02.08.2004 | aktual.: 02.08.2004 12:56
Cieszmy się, że on tu był i powiedział, co powiedział, zwłaszcza słowa o niemieckiej hańbie - skomentował Szarota. Dodał jednocześnie, że sam, jako Polak, miał nadzieję, że Schroeder zdobędzie się jednak na gest i uklęknie przed Pomnikiem Powstańców Warszawy.
Szarota przypomniał słowa byłego prezydenta Niemiec Romana Herzoga, który przebywając w Polsce dziesięć lat temu na uroczystościach związanych z 50. rocznicą Powstania Warszawskiego powiedział jednoznacznie, że składa hołd powstańcom warszawskim i prosi o wybaczenie. Wczoraj te piękne słowa Herzoga przypomniał tylko prof. Władysław Bartoszewski - zanaczył prof. Szarota.

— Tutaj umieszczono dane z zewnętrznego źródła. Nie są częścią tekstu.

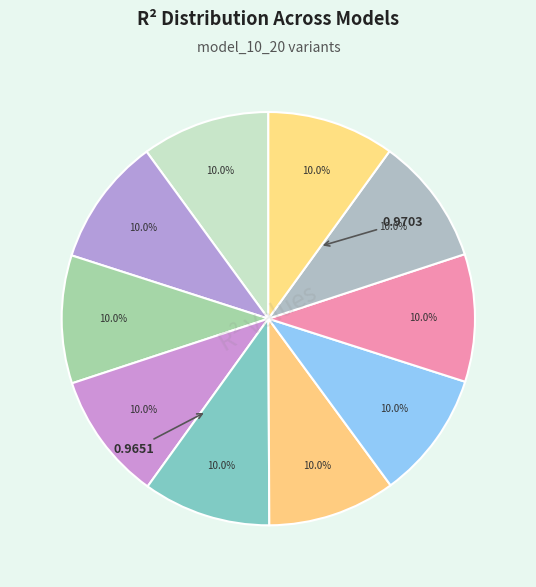

How many slices are in this pie chart?

10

Zdaniem historyka, Schroeder nie przeprosił Polaków tak jednoznacznie jak Herzog, ale należy pamiętać, że kanclerz będzie walczył niedługo o przedłużenie swojej kadencji.
Zdanie Schroedera, wypowiedziane w Warszawie, zostało odebrane przez miliony Niemców. W moim głębokim przeświadczeniu - jako Niemiec - powiedział on bardzo dużo - uważa Szarota.